• _EXCERPT PROVIDED_:
------------------------

10 Ways To Make Southwest Rapid Rewards Better

Southwest Airlines Rapid Rewards will never be the stuff dreams are made of. There are no first class upgrades (Southwest has no premium cabin). You can’t redeem your miles to the Maldives or Seychelles (no partner airline redemptions). And as a mostly-fixed value revenue-based program you aren’t going to get outsized value for your points, either.

Still, it remains a very useful program to be a part of.

  • Flight awards are fully refundable. Many times I’ve been facing American Airlines delays and book a Southwest Airlines alternative as a backup with points, and when I make it out on American I’ll cancel the award and redeposit the points.

  • Companion Pass offers great value. Earning a companion pass and being able to bring someone along on your travels – whether paid tickets or award – is a really unique benefit of the program.

  • A-List status is useful. It really just gets you two things of value – earlier boarding, so you choose your preferred seat, and priority check-in which can be helpful when checking bags. However that’s the first tier of status and A-List Preferred doesn’t get you that much extra value on top.

Southwest Airlines is the largest carrier in my home airport. It makes for me to fly them, and A-List status makes that a lot easier (I don’t worry about seat assignments, boarding before people paying extra for ‘Early Bird’ check-in). And I’ve had a Companion Pass for the past year and a half. I was one of the very first people to earn one in 2020. Now that it’s coming to an end in a few months I’m plotting to earn my next one.

There are several things that I think would make Southwest Airlines Rapid Rewards a more attractive program. Here I’m not talking about pipe dream items, but things that I think make sense for the program as well as for members.

Many of these suggestions center around ‘A-List Preferred’ or top tier status which requires 50 flights or 70,000 qualifying points in a year and really just gets higher-priority boarding, a bigger bonus for flights, free wifi and better standby privileges..

There’s not much real benefit to their base elite level at just 25 flights or 35,000 qualifying points – but it could be really differentiated and serve as a reason to continue stretching the airline’s best customers, and to keep airlines that do offer upgrades from poaching these travelers.

  1. Elite member bonus or discount purchasing points for A-List Preferred members. Give them better pricing for more points, still above cost to the airline.

  2. A list preferred fee credit on the airline’s Chase co-brand credit cards. United used to do this with 1K members. Keep your best customers in the ecosystem and doing more than just flying the airline.

  3. Exempt A-List Preferred members from Chase’s 5/24 rules that make it hard for otherwise-qualified and credit-worthy customers to get the co-brand. There is nothing worse for a top customer than being declined for the cobrand of the program you’re loyal to. It’s similarly short-sighted for United Global Services and Marriott Ambassador members to get declined for Chase cards when they have strong income and credit scores.

  4. Let A-List Preferred members who earn a companion pass use it for themselves to reserve an empty middle seat next to them. This would mean companion pass gets used more, but makes sense when restricted to top customers.

------------------------

• _STATED PROBLEM 1_:
In the Southwest Rapid Rewards post, what does A-List Preferred status require?
• _STATED PROBLEM 2_:
Reproduce the Southwest Rapid Rewards post word for word, from "There are several" to "better standby privileges..".
• _STATED PROBLEM 3_:
Pick up the Southwest Rapid Rewards post where it stops and keep writing it.
The records that come next aren't needed.

Stored data entries
------------------------

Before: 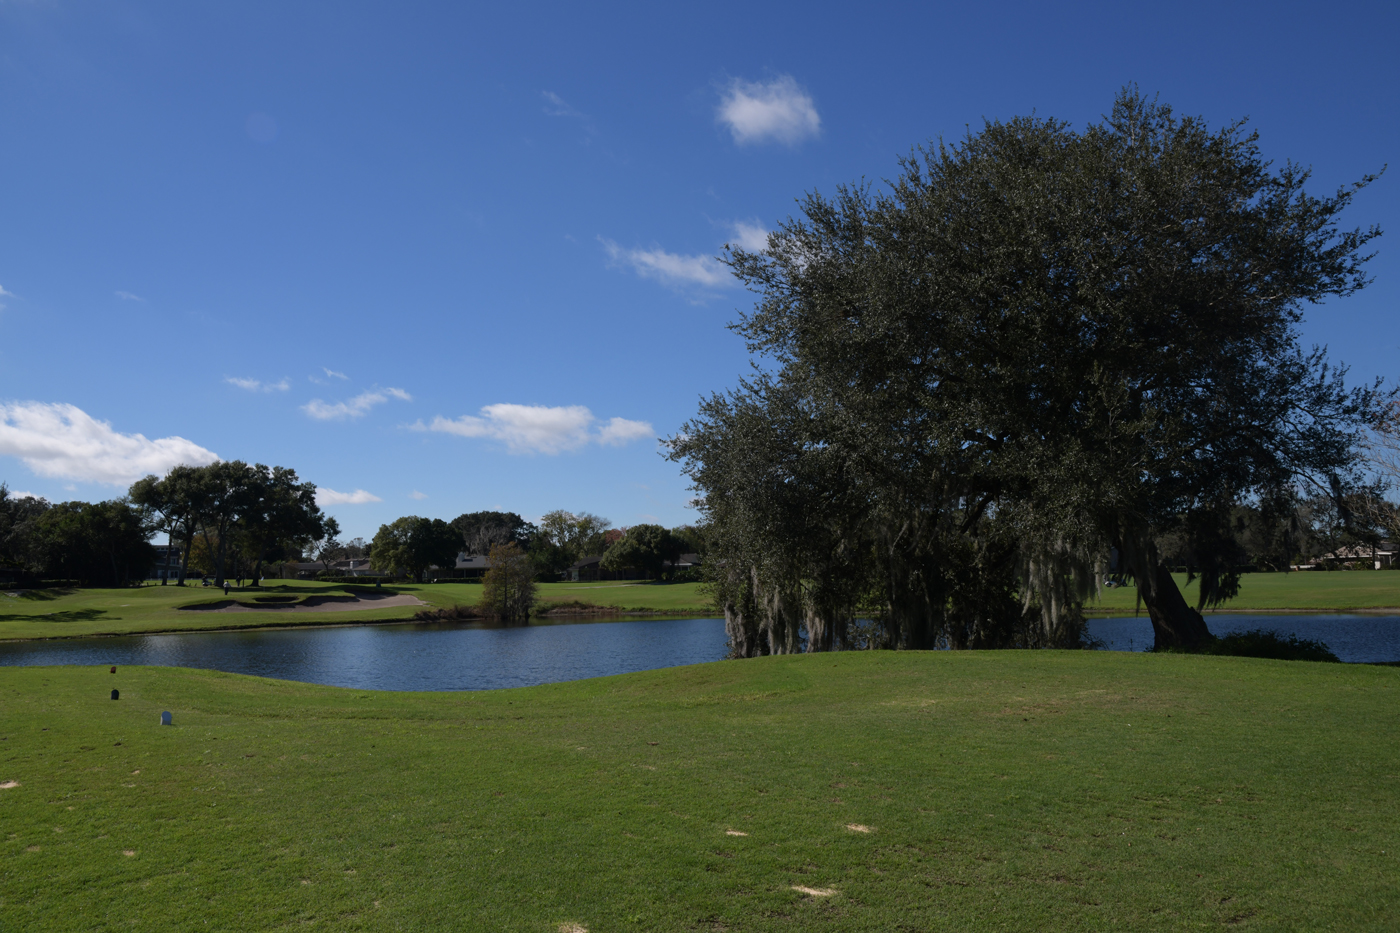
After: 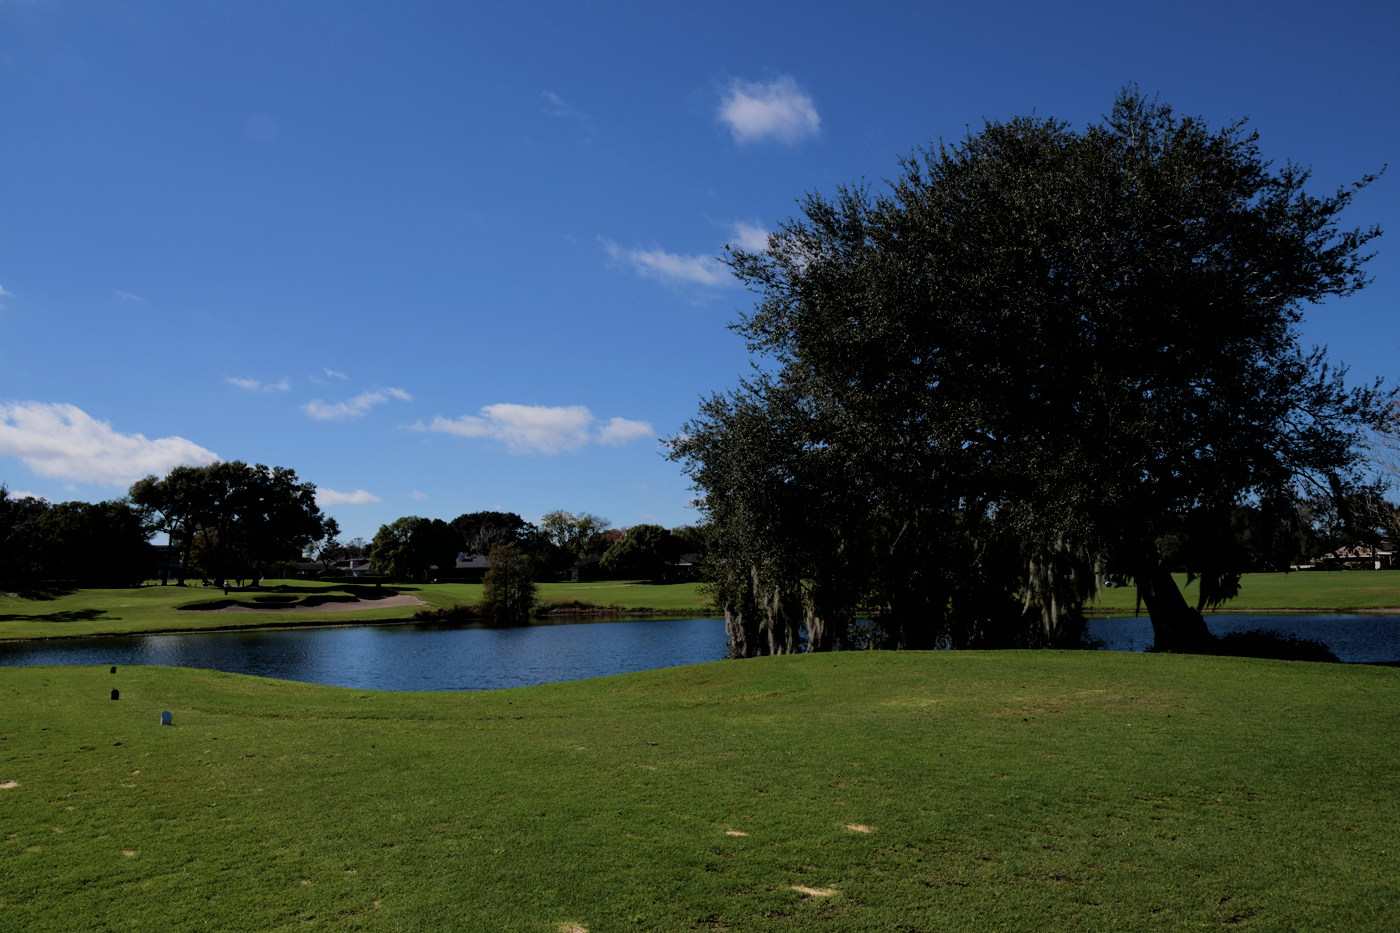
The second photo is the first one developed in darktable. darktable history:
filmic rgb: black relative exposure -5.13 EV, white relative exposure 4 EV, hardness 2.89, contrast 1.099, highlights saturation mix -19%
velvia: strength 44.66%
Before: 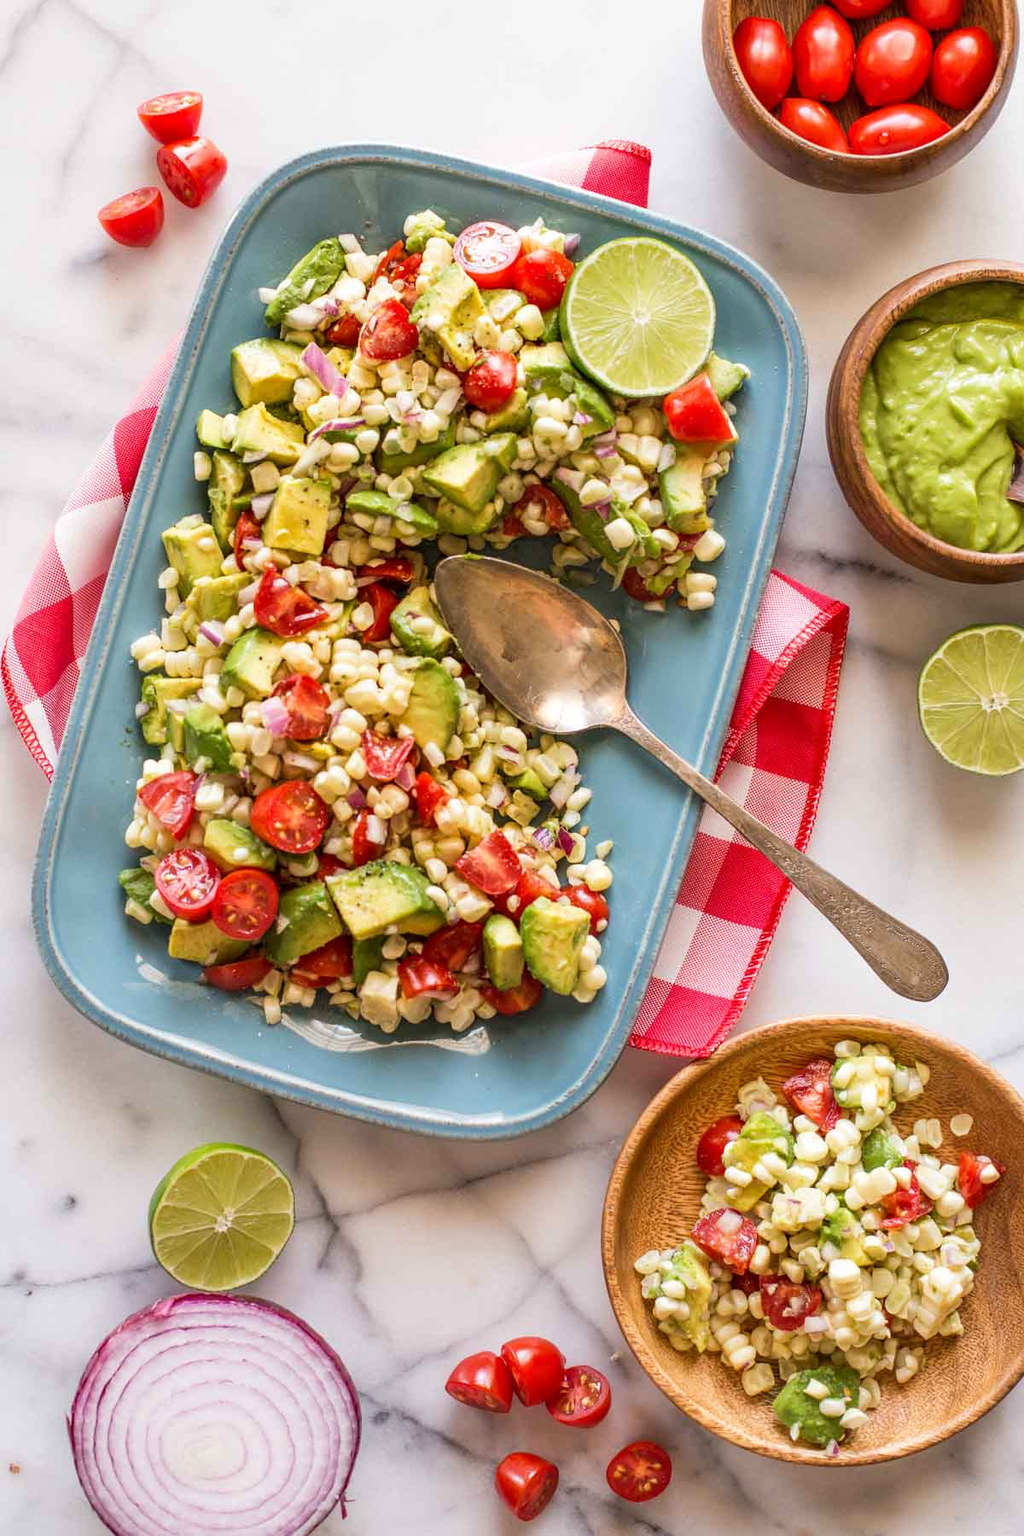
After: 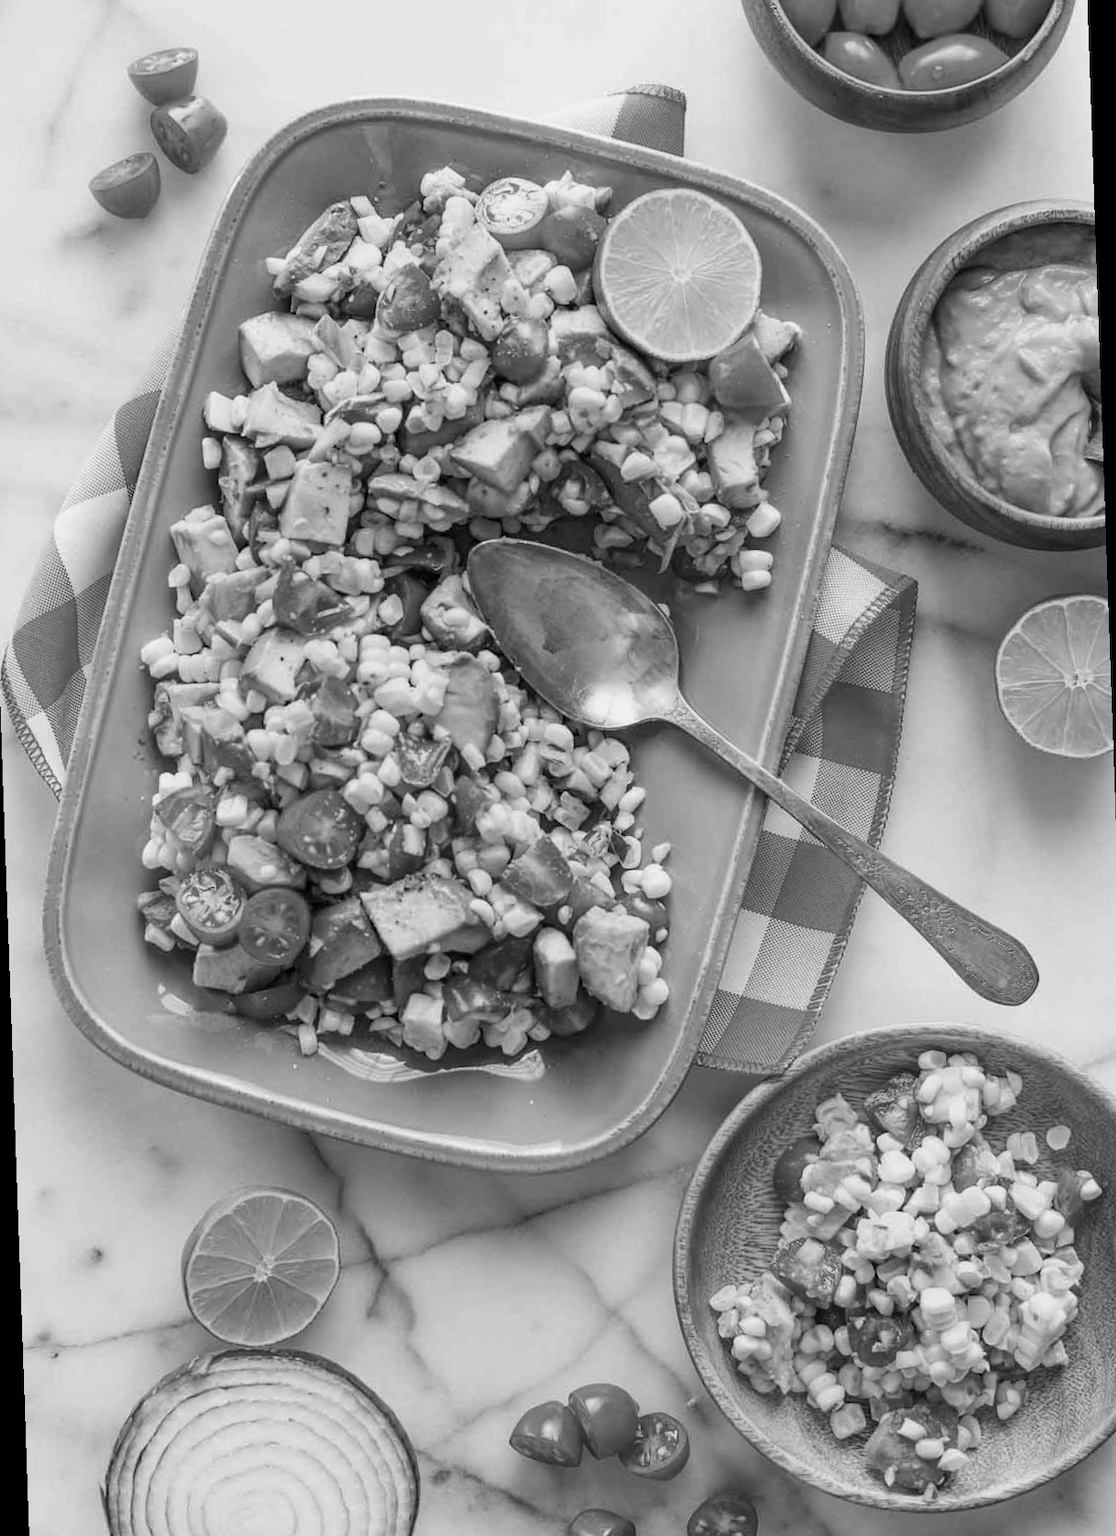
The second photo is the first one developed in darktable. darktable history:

------------------------

• _TASK OUTPUT 1_:
It requires 50 flights or 70,000 qualifying points in a year.

• _TASK OUTPUT 2_:
There are several things that I think would make Southwest Airlines Rapid Rewards a more attractive program. Here I’m not talking about pipe dream items, but things that I think make sense for the program as well as for members.

Many of these suggestions center around ‘A-List Preferred’ or top tier status which requires 50 flights or 70,000 qualifying points in a year and really just gets higher-priority boarding, a bigger bonus for flights, free wifi and better standby privileges..

• _TASK OUTPUT 3_:
  5. Offer priority baggage handling for elites. This is operationally complex, but something airlines do every day.

  6. Let A-List Preferred members gift 2 annual ‘Business Select Upgrade’ passes for family or friends. That way their friends can get priority airport service and early boarding like they do.

  7. Improve Southwest’s Chase co-brand contribution towards elite status. You earn 1500 qualifying points for every $10,000 spent on the cards, capped at 15,000 qualifying points (21% of points needed for top tier after $150,000 spend on the card). For the back half of 2020 Southwest removed the cap on qualifying points earned via card spend, and doubled the rate at which those points were earned. That change should be permanent.

  8. Offer a hotel tie-in with Hilton or IHG (Marriott partners with United, Hyatt with American). IHG might pay to market to Southwest elites with their platinum status which is a benefit A-List members or Southwest could just trade status matches (reciprocal points earning gets expensive to offer).

  9. American Express and Chase offers could be a model, or brand tie-ins like Chase with Door Dash and Peleton or Amex with CLEAR and Equinox, where members receive a benefit in the form of a credit – with the partner company basically advertising and covering the cost.

  10. Partner airline earn and burn. Southwest doesn’t need to codeshare (though they’ve done it before and have said they could do so again) to have a frequent flyer partnership. It could unlock the potential of miles worldwide, while drawing the business of foreign air carriers to Southwest for their members’ U.S. travels. There are limits on partnerships that some carriers can enter into as a result of alliance membership but there’s a world of airlines with which deals could be done.

None of these ideas are truly pie in the sky. They are all things that may make sense (at least along some margin) for the economics of the program – delivering value to customers and the program both.

About Gary Leff

Gary Leff is one of the foremost experts in the field of miles, points, and frequent business travel - a topic he has covered since 2002. Co-founder of frequent flyer community InsideFlyer.com, emcee of the Freddie Awards, and named one of the "World's Top Travel Experts" by Conde' Nast Traveler (2010-Present) Gary has been a guest on most major news media, profiled in several top print publications, and published broadly on the topic of consumer loyalty. More About Gary »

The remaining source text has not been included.